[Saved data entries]

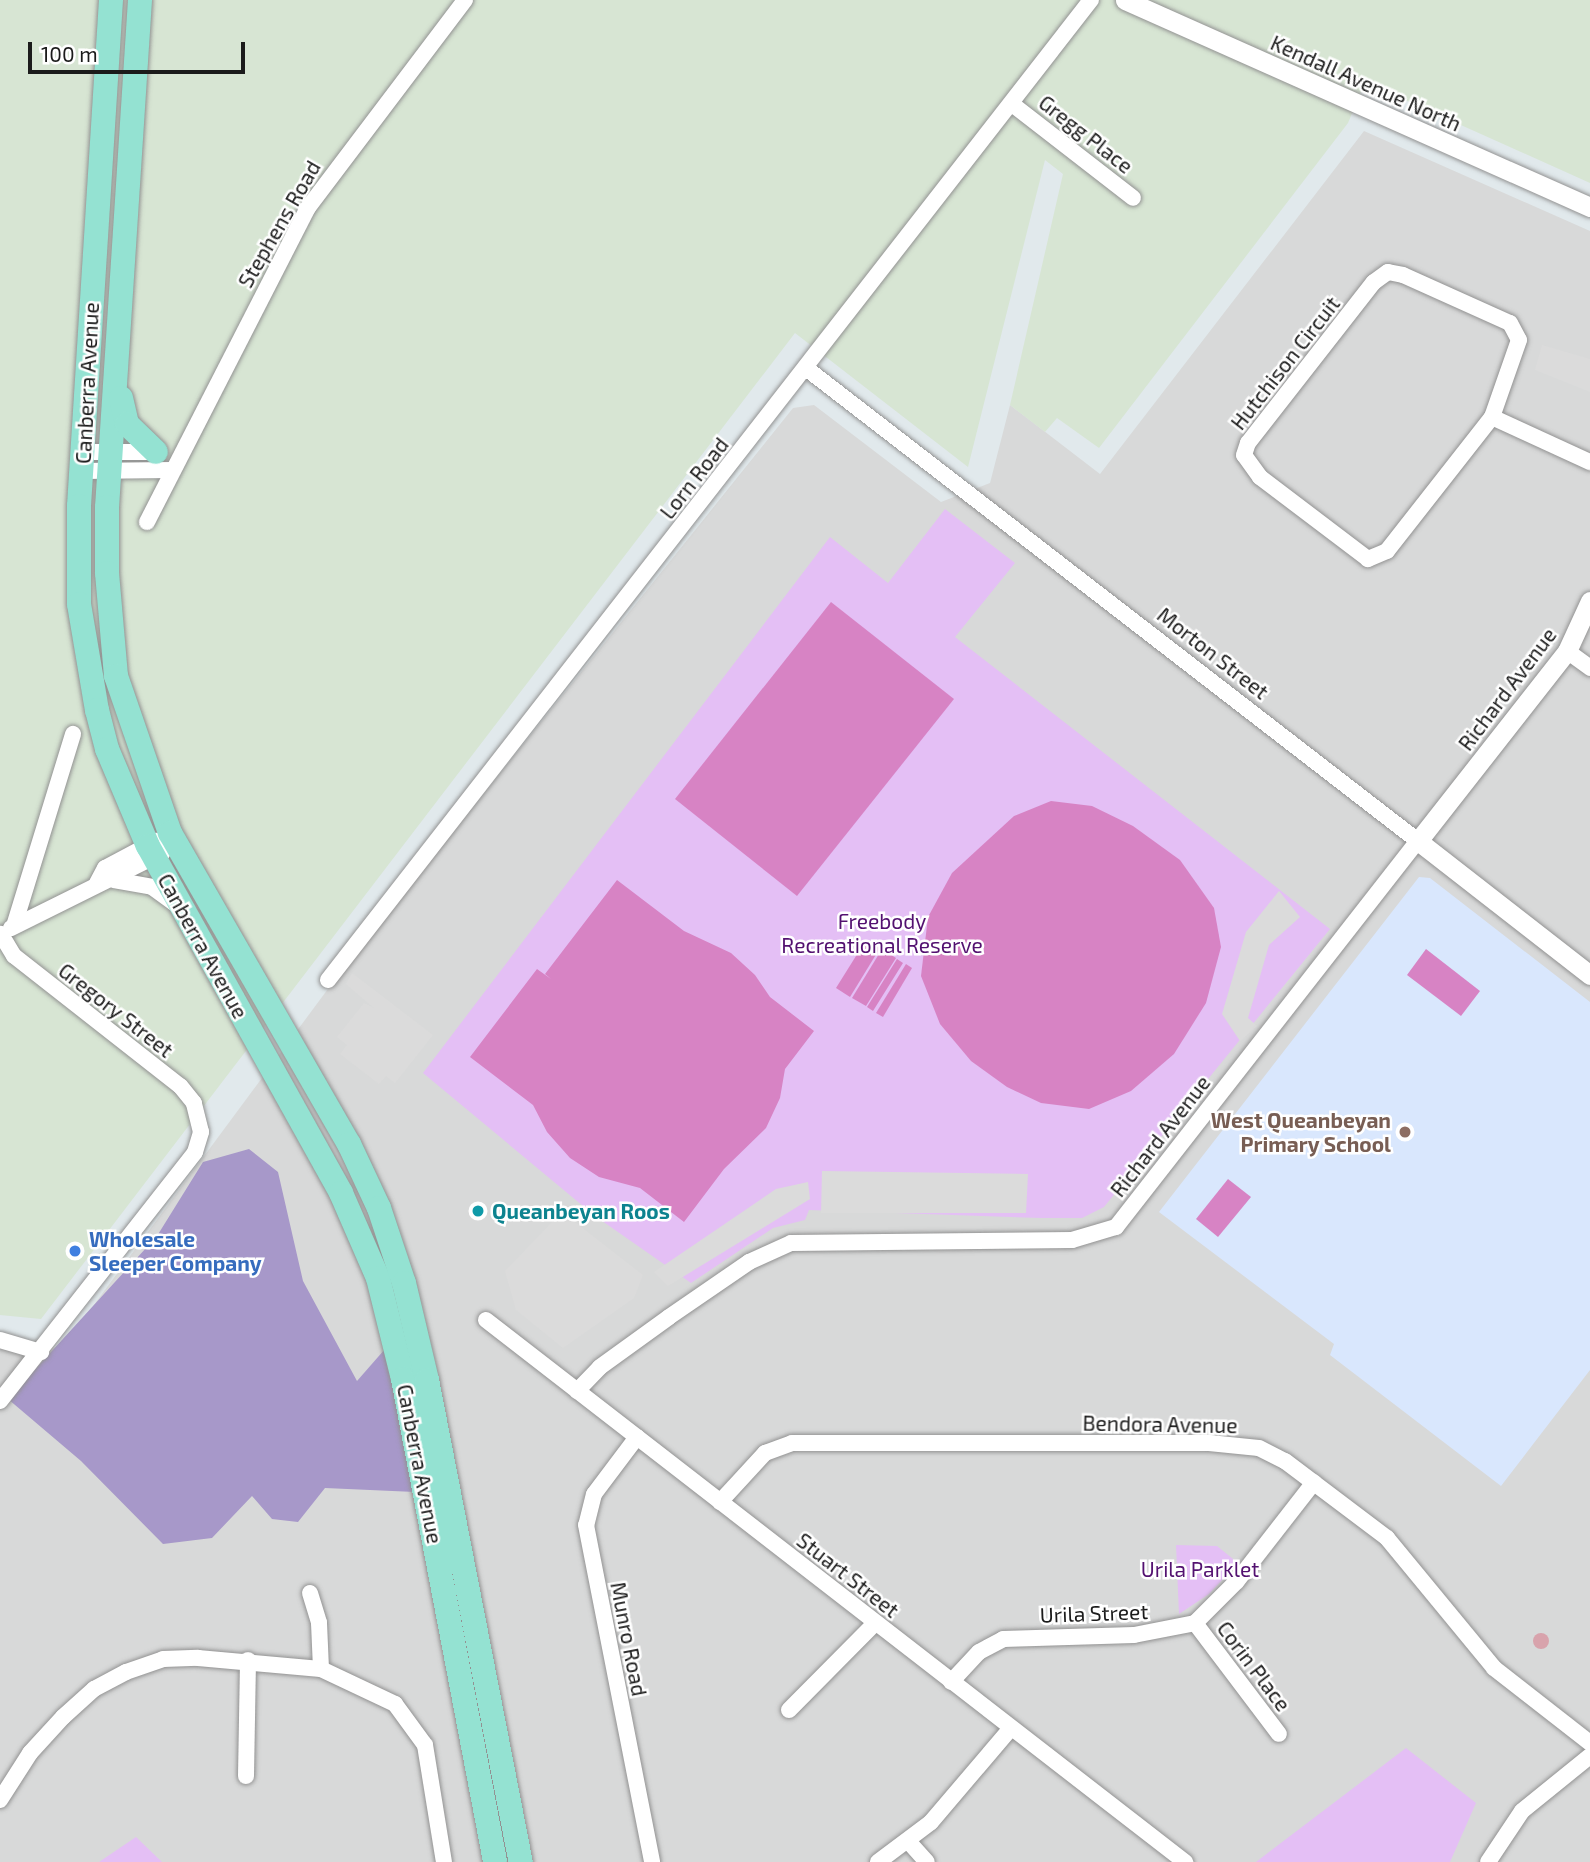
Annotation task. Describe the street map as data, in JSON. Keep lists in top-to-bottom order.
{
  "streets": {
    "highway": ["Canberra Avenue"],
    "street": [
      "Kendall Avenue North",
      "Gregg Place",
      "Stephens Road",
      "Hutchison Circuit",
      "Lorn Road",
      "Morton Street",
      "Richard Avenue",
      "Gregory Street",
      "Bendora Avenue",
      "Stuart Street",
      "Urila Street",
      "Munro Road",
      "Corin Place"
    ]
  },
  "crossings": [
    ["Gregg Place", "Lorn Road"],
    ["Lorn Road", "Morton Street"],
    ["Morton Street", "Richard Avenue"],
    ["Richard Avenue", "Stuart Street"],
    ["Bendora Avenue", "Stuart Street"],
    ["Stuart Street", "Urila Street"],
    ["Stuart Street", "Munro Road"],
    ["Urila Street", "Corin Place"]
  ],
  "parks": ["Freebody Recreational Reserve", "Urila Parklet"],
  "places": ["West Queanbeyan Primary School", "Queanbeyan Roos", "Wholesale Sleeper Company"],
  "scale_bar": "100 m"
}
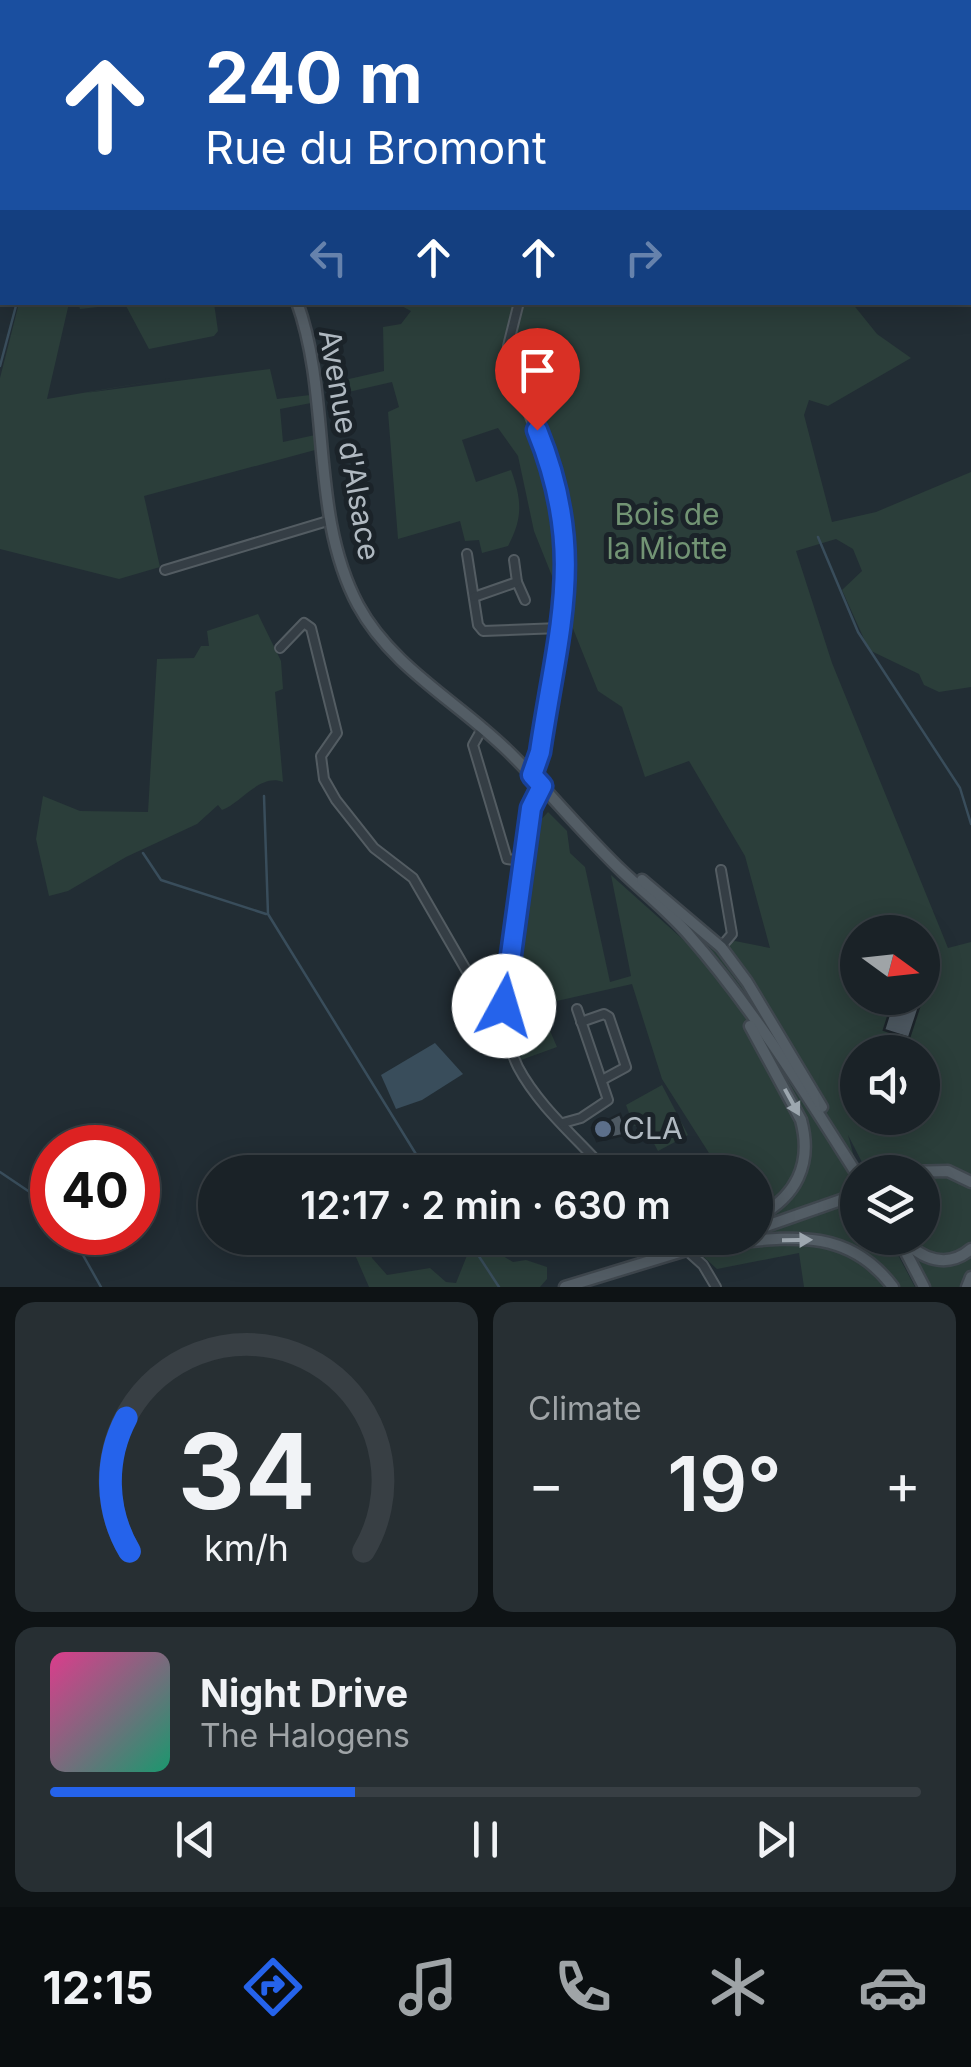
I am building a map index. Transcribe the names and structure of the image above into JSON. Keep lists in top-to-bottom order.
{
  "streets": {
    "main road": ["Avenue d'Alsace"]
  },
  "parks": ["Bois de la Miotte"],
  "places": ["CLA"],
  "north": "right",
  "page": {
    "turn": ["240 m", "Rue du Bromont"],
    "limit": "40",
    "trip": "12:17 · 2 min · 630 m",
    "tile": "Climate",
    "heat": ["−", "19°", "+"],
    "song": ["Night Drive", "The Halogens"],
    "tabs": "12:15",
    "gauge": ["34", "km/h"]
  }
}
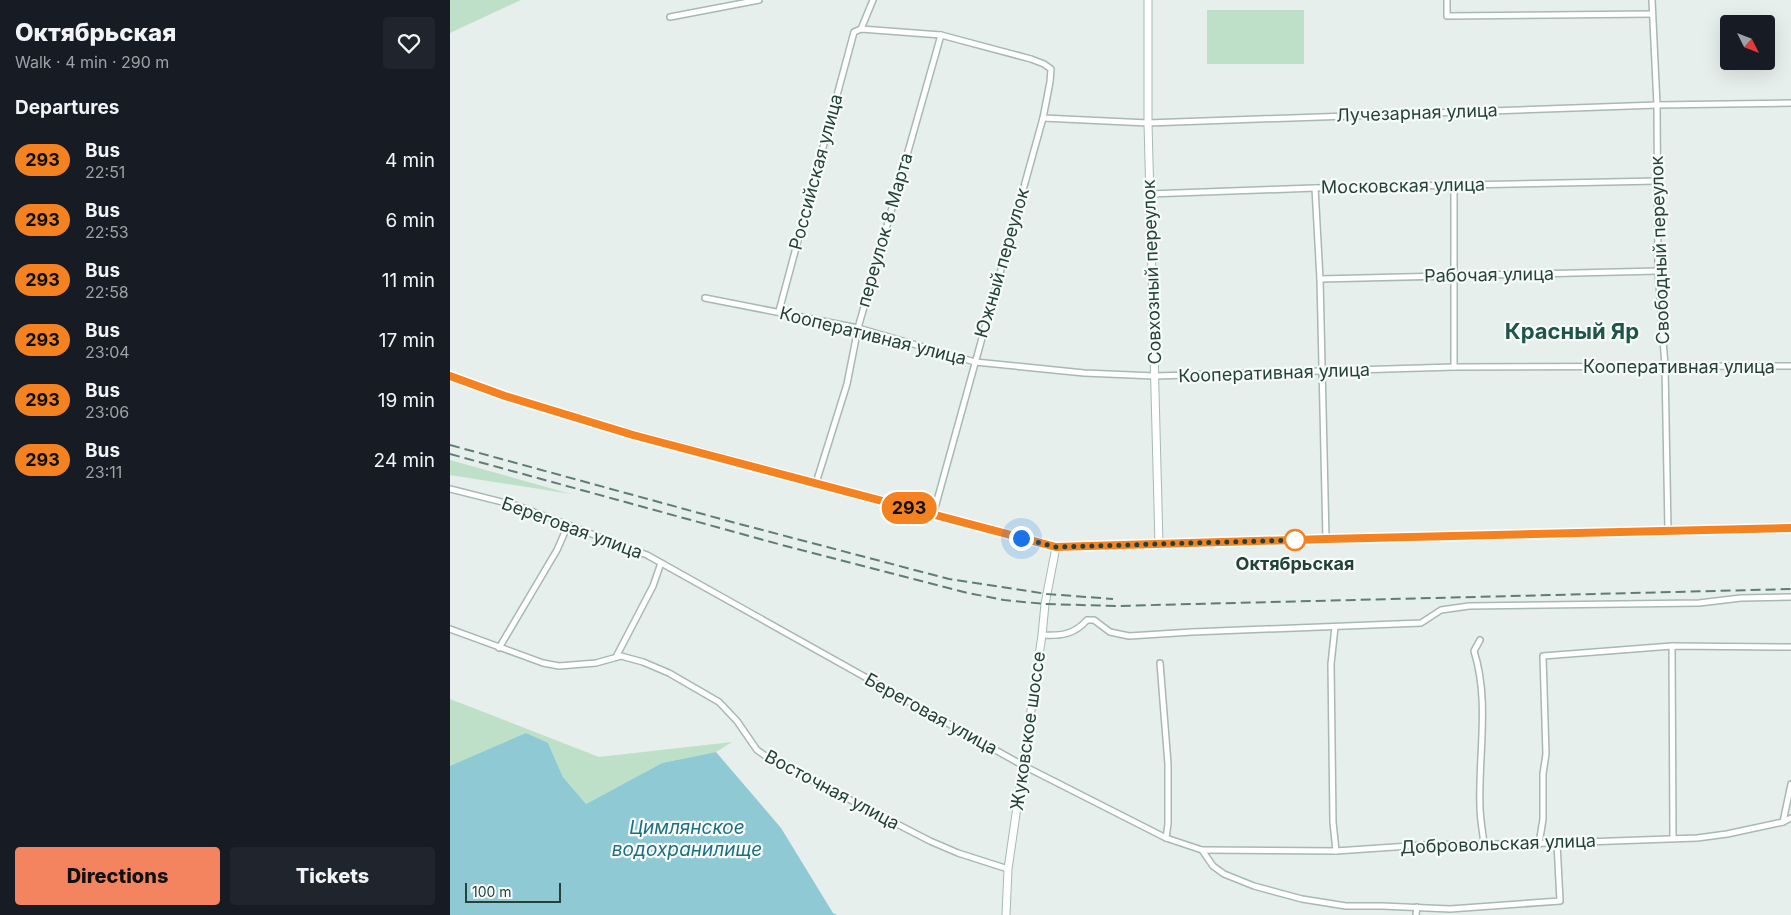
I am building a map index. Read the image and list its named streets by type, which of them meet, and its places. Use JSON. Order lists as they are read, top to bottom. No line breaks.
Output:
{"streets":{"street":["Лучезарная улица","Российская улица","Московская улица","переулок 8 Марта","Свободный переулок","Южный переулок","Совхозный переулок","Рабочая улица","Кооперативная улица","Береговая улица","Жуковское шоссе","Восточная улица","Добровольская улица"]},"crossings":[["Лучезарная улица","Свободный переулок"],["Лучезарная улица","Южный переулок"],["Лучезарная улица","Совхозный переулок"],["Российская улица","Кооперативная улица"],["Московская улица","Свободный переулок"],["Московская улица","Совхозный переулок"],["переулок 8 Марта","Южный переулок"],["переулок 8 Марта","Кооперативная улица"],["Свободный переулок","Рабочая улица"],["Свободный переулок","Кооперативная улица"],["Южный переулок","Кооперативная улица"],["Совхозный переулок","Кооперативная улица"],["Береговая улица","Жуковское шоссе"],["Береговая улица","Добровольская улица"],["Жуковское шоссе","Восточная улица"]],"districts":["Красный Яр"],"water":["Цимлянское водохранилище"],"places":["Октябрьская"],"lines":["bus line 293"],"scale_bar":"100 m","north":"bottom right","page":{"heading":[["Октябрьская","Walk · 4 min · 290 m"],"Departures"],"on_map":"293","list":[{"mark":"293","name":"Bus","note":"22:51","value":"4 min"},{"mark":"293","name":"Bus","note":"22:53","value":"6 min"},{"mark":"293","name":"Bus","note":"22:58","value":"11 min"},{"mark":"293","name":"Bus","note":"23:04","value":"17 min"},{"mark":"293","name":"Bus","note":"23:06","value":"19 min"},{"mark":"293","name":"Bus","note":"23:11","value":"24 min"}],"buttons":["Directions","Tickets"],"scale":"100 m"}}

**What the task requires:** For each line of the entries that includes "Munro", show that line.

**Response to the task:**
      "Munro Road",
    ["Stuart Street", "Munro Road"],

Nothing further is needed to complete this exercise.